La Loi sur l’accès à l’information donne aux citoyens canadiens, aux résidents permanents et à toute personne physique ou morale présente au Canada, le droit d’accès aux documents qui relèvent des institutions fédérales, sous réserve de certaines limites.

La commissaire à l’information enquête de manière confidentielle sur les plaintes déposées contre les institutions concernant leur façon de traiter les demandes d’accès à l’information.

La Cour suprême du Canada a par ailleurs conclu que l’objet général de la loi en matière d’accès à l’information consiste à favoriser la démocratie en garantissant que les citoyens possèdent l’information nécessaire pour participer utilement au processus démocratique et que les politiciens et les bureaucrates demeurent responsables envers l’ensemble de la population.

La Loi sur l’accès à l’information a plus de 30 ans. Au cours des trois décennies d’existence de la Loi, la technologie, l’administration du gouvernement et la société canadienne se sont transformées à bien des égards. Pourtant, malgré ces changements, la Loi n’a pratiquement pas été modifiée.

Lorsque la Loi a été promulguée, l’information se trouvait principalement sur support papier. De nos jours, pratiquement tous les documents se trouvent sous forme électronique ou numérique. L’énorme volume de données électroniques, de même que la vitesse et les méthodes de transmission, se sont avérés un défi par rapport à la capacité du gouvernement à recueillir, à conserver, à gérer et à diffuser l’information au public.

Comme précisé au Discours du Trône, le gouvernement s’est engagé à être ouvert et transparent. Un gouvernement qui instaure et encourage la confiance des Canadiens envers les institutions publiques. L’un des éléments clés caractérisant un gouvernement ouvert et efficace est une législation moderne en matière d’accès à l’information qui ouvre la voie à la divulgation en temps opportun de l’information du gouvernement sous forme électronique et non statique. Cet afflux de renseignements destinés au public incite à une meilleure responsabilisation et facilite la collaboration entre le gouvernement et la population en ce qui a trait à la façon la plus efficace d’offrir des programmes et des services au public.

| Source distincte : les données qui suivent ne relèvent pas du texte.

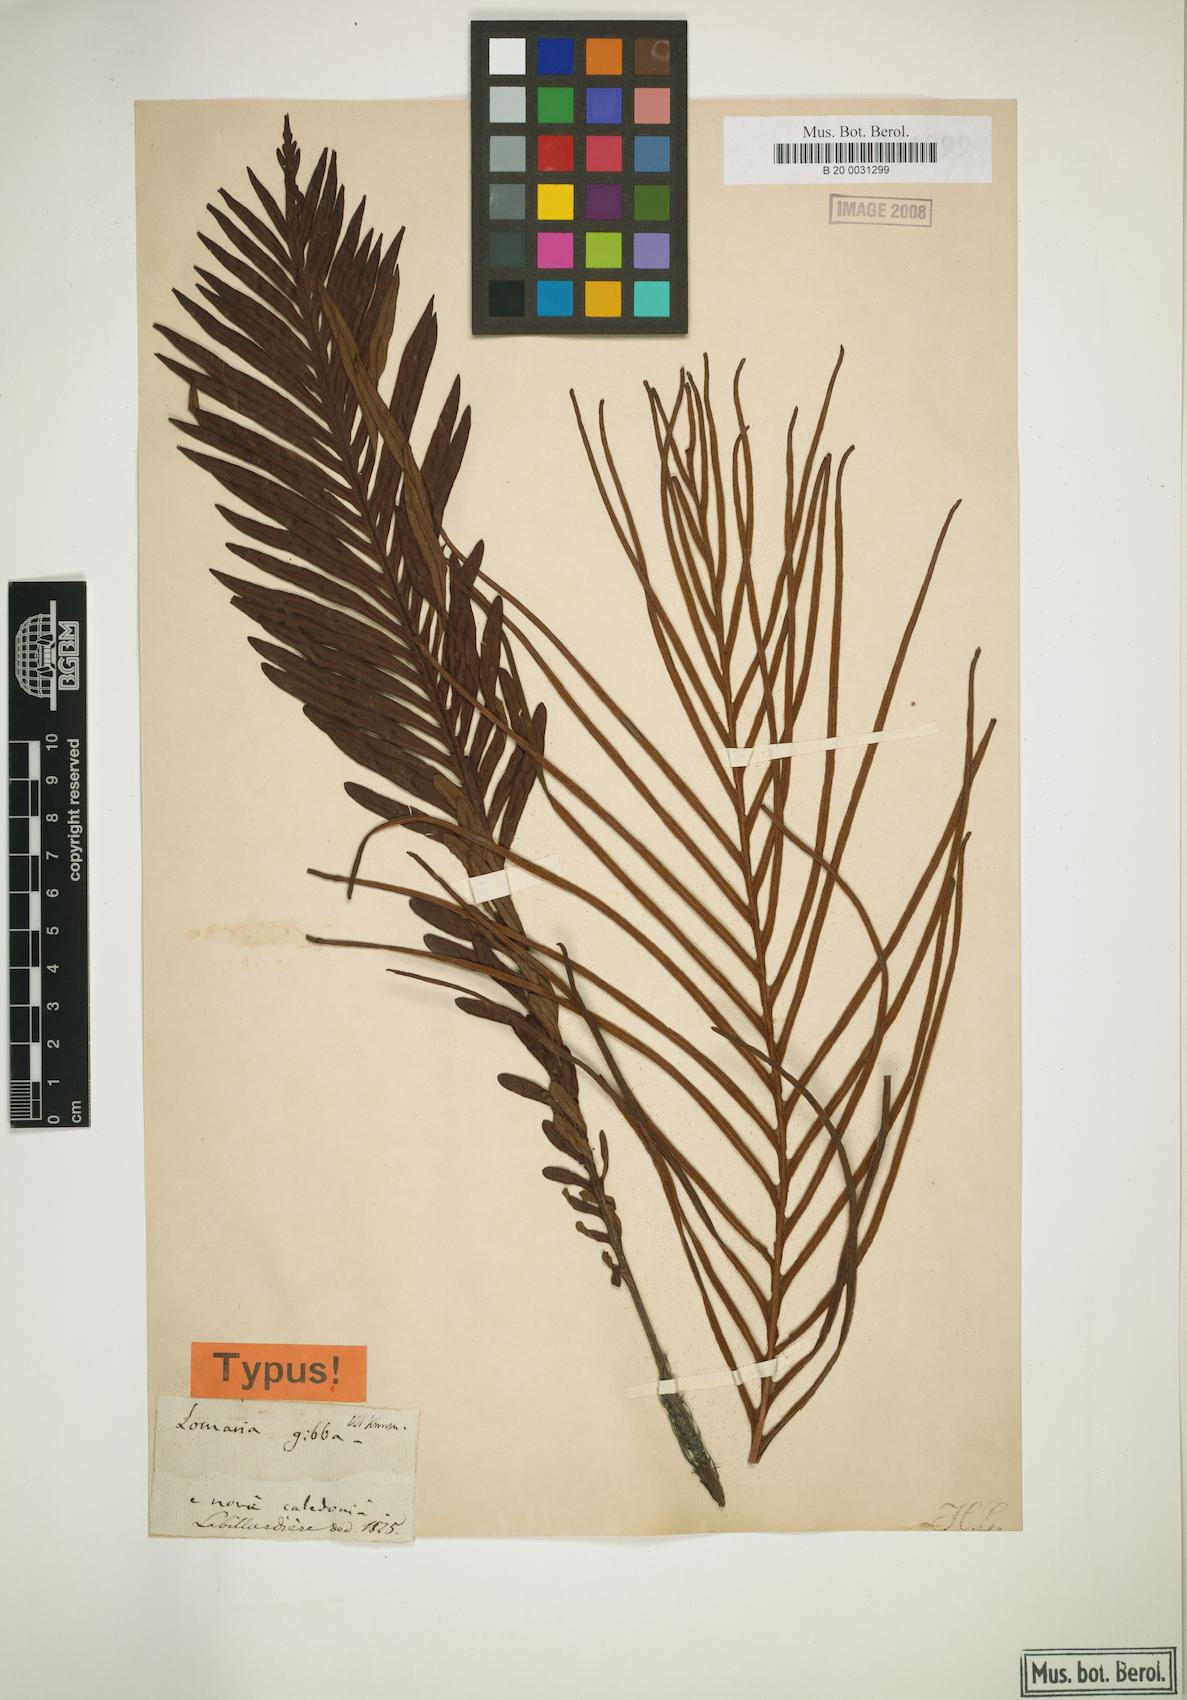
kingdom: Plantae
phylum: Tracheophyta
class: Polypodiopsida
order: Polypodiales
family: Blechnaceae
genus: Oceaniopteris
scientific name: Oceaniopteris gibba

Monsieur le Président, je suis consciente du travail que le gouvernement et le Comité doivent abattre. Dans ces circonstances, la clé du succès est de mettre l’accent sur les résultats. À cet égard, ma recommandation au Comité est de donner la priorité à la modernisation de la Loi sur l’accès à l’information.

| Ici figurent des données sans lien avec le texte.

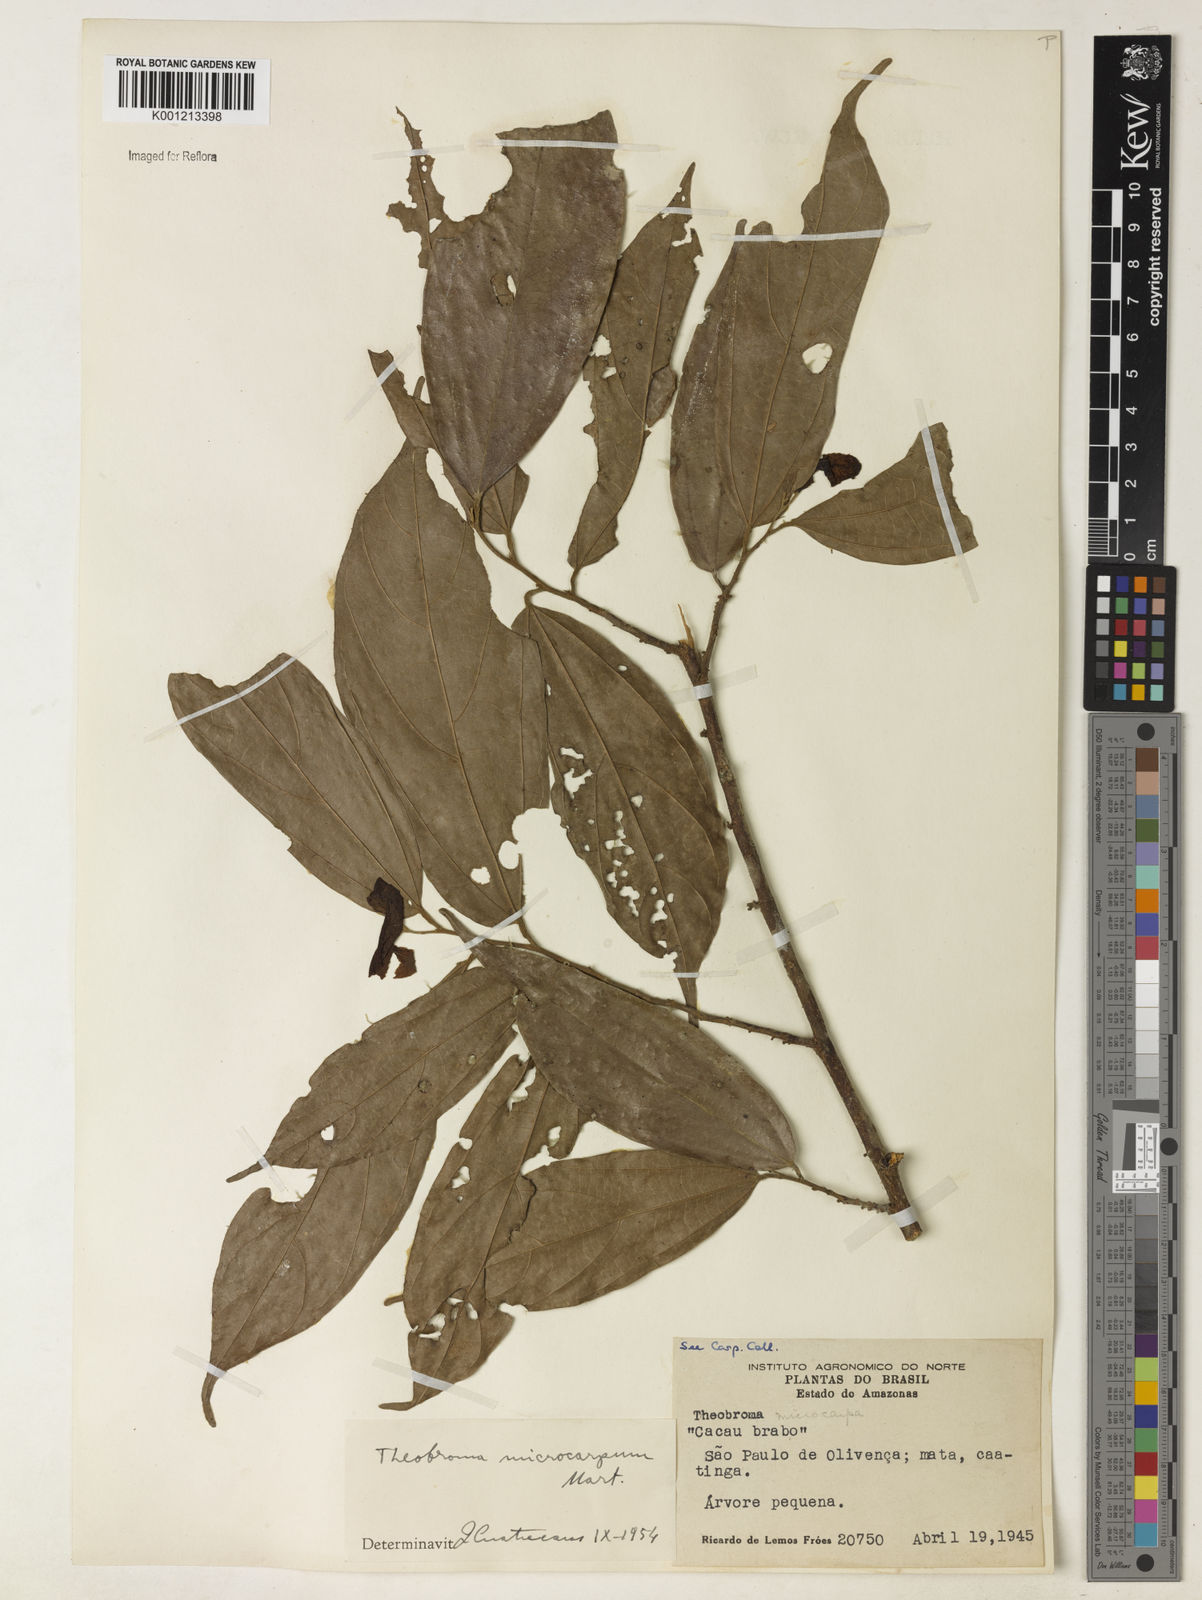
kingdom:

Cette priorité cadre avec le Discours du Trône et les lettres de mandat du premier ministre au président du Conseil du Trésor, la ministre de la Justice et la ministre des institutions démocratiques.

Vous avez entre les mains mon rapport spécial intitulé « Viser juste pour la transparence » qui a été déposé au Parlement l'année dernière. Ce rapport contient un ensemble de recommandations pour moderniser la Loi afin qu’elle puisse faire face aux réalités et aux attentes actuelles des Canadiens. Celles-ci incluent :

  • Élargir le champ d’application de la Loi;
  • Augmenter la rapidité de traitement des demandes;
  • Maximiser la divulgation conformément à culture d’ouverture « par défaut »;
  • Renforcer la surveillance;
  • Ajouter des conséquences en cas de non-conformité.

Pour formuler les recommandations contenues dans le rapport, j'ai consulté la législation, des rapports annuels et des lois types des provinces, des territoires et d'autres pays; j'ai aussi examiné toutes les propositions de réforme faites par mes prédécesseurs ainsi que toutes les études de la Loi. Je me suis aussi fondée, en rédigeant ces recommandations, sur ma propre expérience après avoir complétée plus de 10 000 enquêtes au cours de mon mandat. Le rapport pourrait être votre point de départ de l'examen de la Loi.

Enfin, je désire remercier le Comité de m'avoir permis de présenter ce qui, d'après moi, devrait être la priorité du Comité en matière d'ouverture et de transparence. Veuillez être assurés de mon engagement envers le Comité et de mon aide dans l'avancement des travaux de cet important programme.

Je vous remercie Monsieur le Président.